The output of this gives you some high-level counts to determine quality of the data.  Obviously you would need to add/remove checks as they were relevant, possibly adding a Formula tool to the end to calculate percentages if you need the answer in that format.

 

Hope it gets you moving in the right direction!

dbyfield
8 - Asteroid
Hi Danhr,

Thank you for this - this looks like the right path, think I just needed a steer in the right direction.
If I’m understanding correctly, the formula tool is splitting the text and numeric fields and comparing each text field against a seperate file of accepted values then summarising?

Thanks

D
danrh
13 - Pulsar

The Formula isn't so much splitting as it is performing a validation on every field.  Let me walk through step by step:

 

The Transpose tool puts everything in your data into 2 columns: name and value.  Name is the original name of the column, and value is going to be the data that was in those columns.

The Formula tool then performs the IsNum check - it determines whether each individual field is entirely comprised of numbers and if so, outputs a 1.  If there are any letters or punctuation, it will get a 0.

The Text Input tool houses your list of acceptable values, per field.  The first column in this tool is the field name (matching what is in the Name column that comes out of the Transpose) while the second column in this tool lists all acceptable values.

The Join tool then matches your pre-determined list of acceptable values with the actual data.  If there's a match, that record comes out of the "J" output and gets assigned a 1 in the AllowableValue Formula tool.  If there isn't a match, it comes out of the "L" output and ends up with a null as AllowableValue.

The Union simply joins your "J" and "L" outputs to make sure you still have all your data.

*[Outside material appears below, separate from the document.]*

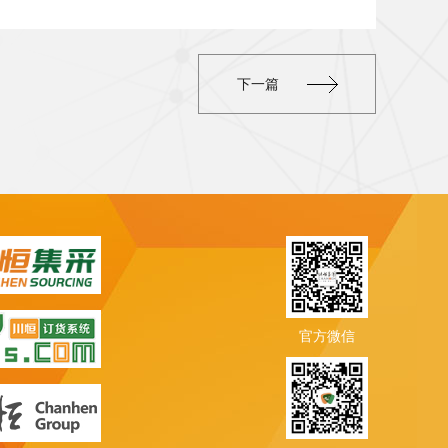
下一篇
官方微信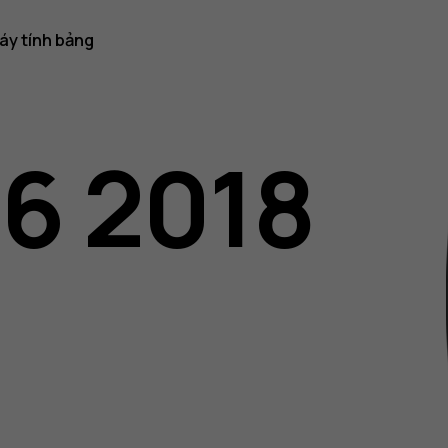
áy tính bảng
06 2018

Finally, the Summarize sums up all of those indicators we've been putting in place - specifically, the IsNum and AllowableValue fields.  Additionally, I added in Count, CountNull, and CountNonNull to see the total picture.

 

What all of this produces is one record per field that was in your original dataset, with fields for the following:

- Total number of records

- Number of records that weren't null

- Number of records that were null

- Number of records that were entirely numeric

- Number of records that matched the allowable values list

image.png

The hope is that at this point you can glance at the high-level counts and determine how clean the data is.  In this example, two values weren't filled out in both the age and gender columns, 3 records in the age column weren't numbers, and 3 records in the gender column weren't part of the allowable list.  To make it even more user-friendly, you can add some additional formulas to show error counts, percentages, etc.

 

Hopefully I explained a little clearer, though I wouldn't be surprised if not :)

dbyfield
8 - Asteroid

Ah I see, that makes perfect sense.

 

I will give this a try some point this week and update accordingly with an amended workflow.

 

Thank you for your help so far, it's been really useful.

dbyfield
8 - Asteroid

So finally back working on this after being pulled in a different direction.

 

I'm wondering if within this workflow I can also get a simple output of the data that was inputted where the criteria (i.e. "allowed values" was not met?

 

Reason for asking, is that I've now got a request to get details on what data is being entered that isn't in the allowed values list and also isn't just blank.

 

This will enable my colleagues to better identify any gaps or issues in this process.

 

Thanks

dbyfield
8 - Asteroid

Also, attaed is the current state of the workflow.

thanks for any assistance can offer.